(Saved data entries)
########
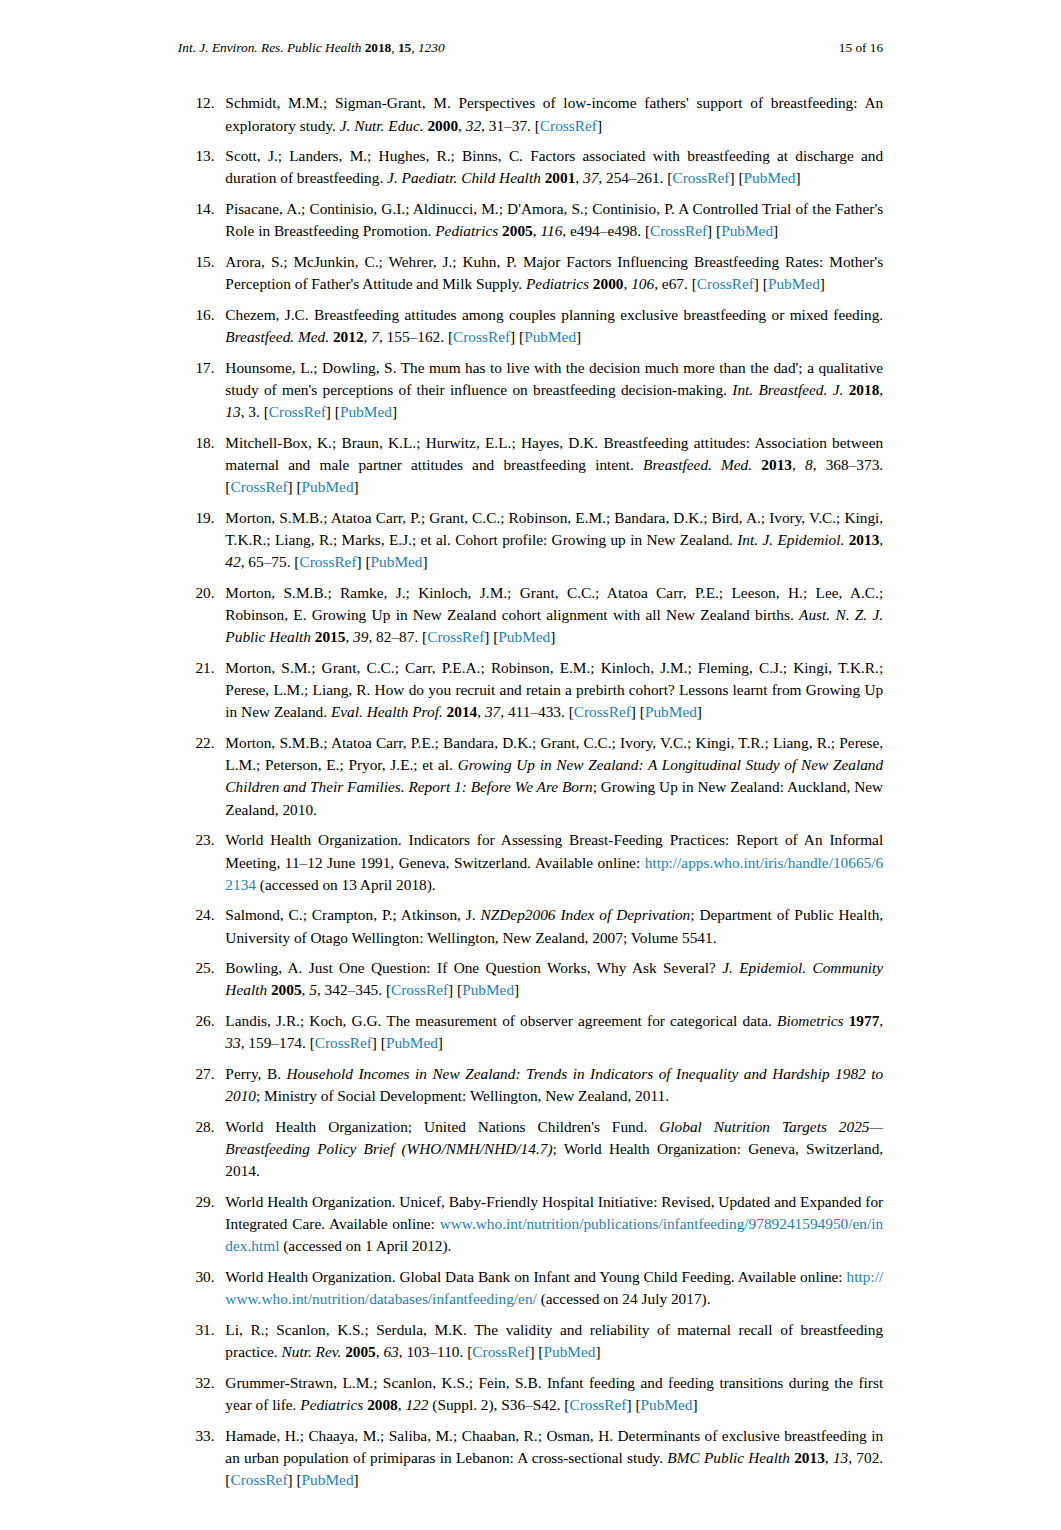Int. J. Environ. Res. Public Health 2018, 15, 1230
15 of 16
Schmidt, M.M.; Sigman-Grant, M. Perspectives of low-income fathers' support of breastfeeding: An exploratory study. J. Nutr. Educ. 2000, 32, 31–37. [CrossRef]
Scott, J.; Landers, M.; Hughes, R.; Binns, C. Factors associated with breastfeeding at discharge and duration of breastfeeding. J. Paediatr. Child Health 2001, 37, 254–261. [CrossRef] [PubMed]
Pisacane, A.; Continisio, G.I.; Aldinucci, M.; D'Amora, S.; Continisio, P. A Controlled Trial of the Father's Role in Breastfeeding Promotion. Pediatrics 2005, 116, e494–e498. [CrossRef] [PubMed]
Arora, S.; McJunkin, C.; Wehrer, J.; Kuhn, P. Major Factors Influencing Breastfeeding Rates: Mother's Perception of Father's Attitude and Milk Supply. Pediatrics 2000, 106, e67. [CrossRef] [PubMed]
Chezem, J.C. Breastfeeding attitudes among couples planning exclusive breastfeeding or mixed feeding. Breastfeed. Med. 2012, 7, 155–162. [CrossRef] [PubMed]
Hounsome, L.; Dowling, S. The mum has to live with the decision much more than the dad'; a qualitative study of men's perceptions of their influence on breastfeeding decision-making. Int. Breastfeed. J. 2018, 13, 3. [CrossRef] [PubMed]
Mitchell-Box, K.; Braun, K.L.; Hurwitz, E.L.; Hayes, D.K. Breastfeeding attitudes: Association between maternal and male partner attitudes and breastfeeding intent. Breastfeed. Med. 2013, 8, 368–373. [CrossRef] [PubMed]
Morton, S.M.B.; Atatoa Carr, P.; Grant, C.C.; Robinson, E.M.; Bandara, D.K.; Bird, A.; Ivory, V.C.; Kingi, T.K.R.; Liang, R.; Marks, E.J.; et al. Cohort profile: Growing up in New Zealand. Int. J. Epidemiol. 2013, 42, 65–75. [CrossRef] [PubMed]
Morton, S.M.B.; Ramke, J.; Kinloch, J.M.; Grant, C.C.; Atatoa Carr, P.E.; Leeson, H.; Lee, A.C.; Robinson, E. Growing Up in New Zealand cohort alignment with all New Zealand births. Aust. N. Z. J. Public Health 2015, 39, 82–87. [CrossRef] [PubMed]
Morton, S.M.; Grant, C.C.; Carr, P.E.A.; Robinson, E.M.; Kinloch, J.M.; Fleming, C.J.; Kingi, T.K.R.; Perese, L.M.; Liang, R. How do you recruit and retain a prebirth cohort? Lessons learnt from Growing Up in New Zealand. Eval. Health Prof. 2014, 37, 411–433. [CrossRef] [PubMed]
Morton, S.M.B.; Atatoa Carr, P.E.; Bandara, D.K.; Grant, C.C.; Ivory, V.C.; Kingi, T.R.; Liang, R.; Perese, L.M.; Peterson, E.; Pryor, J.E.; et al. Growing Up in New Zealand: A Longitudinal Study of New Zealand Children and Their Families. Report 1: Before We Are Born; Growing Up in New Zealand: Auckland, New Zealand, 2010.
World Health Organization. Indicators for Assessing Breast-Feeding Practices: Report of An Informal Meeting, 11–12 June 1991, Geneva, Switzerland. Available online: http://apps.who.int/iris/handle/10665/62134 (accessed on 13 April 2018).
Salmond, C.; Crampton, P.; Atkinson, J. NZDep2006 Index of Deprivation; Department of Public Health, University of Otago Wellington: Wellington, New Zealand, 2007; Volume 5541.
Bowling, A. Just One Question: If One Question Works, Why Ask Several? J. Epidemiol. Community Health 2005, 5, 342–345. [CrossRef] [PubMed]
Landis, J.R.; Koch, G.G. The measurement of observer agreement for categorical data. Biometrics 1977, 33, 159–174. [CrossRef] [PubMed]
Perry, B. Household Incomes in New Zealand: Trends in Indicators of Inequality and Hardship 1982 to 2010; Ministry of Social Development: Wellington, New Zealand, 2011.
World Health Organization; United Nations Children's Fund. Global Nutrition Targets 2025—Breastfeeding Policy Brief (WHO/NMH/NHD/14.7); World Health Organization: Geneva, Switzerland, 2014.
World Health Organization. Unicef, Baby-Friendly Hospital Initiative: Revised, Updated and Expanded for Integrated Care. Available online: www.who.int/nutrition/publications/infantfeeding/9789241594950/en/index.html (accessed on 1 April 2012).
World Health Organization. Global Data Bank on Infant and Young Child Feeding. Available online: http://www.who.int/nutrition/databases/infantfeeding/en/ (accessed on 24 July 2017).
Li, R.; Scanlon, K.S.; Serdula, M.K. The validity and reliability of maternal recall of breastfeeding practice. Nutr. Rev. 2005, 63, 103–110. [CrossRef] [PubMed]
Grummer-Strawn, L.M.; Scanlon, K.S.; Fein, S.B. Infant feeding and feeding transitions during the first year of life. Pediatrics 2008, 122 (Suppl. 2), S36–S42. [CrossRef] [PubMed]
Hamade, H.; Chaaya, M.; Saliba, M.; Chaaban, R.; Osman, H. Determinants of exclusive breastfeeding in an urban population of primiparas in Lebanon: A cross-sectional study. BMC Public Health 2013, 13, 702. [CrossRef] [PubMed]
########
Would you copy each line of the records that contains "Global"?

§ Reply to the exercise
World Health Organization; United Nations Children's Fund. Global Nutrition Targets 2025—Breastfeeding Policy Brief (WHO/NMH/NHD/14.7); World Health Organization: Geneva, Switzerland, 2014.
World Health Organization. Global Data Bank on Infant and Young Child Feeding. Available online: http://www.who.int/nutrition/databases/infantfeeding/en/ (accessed on 24 July 2017).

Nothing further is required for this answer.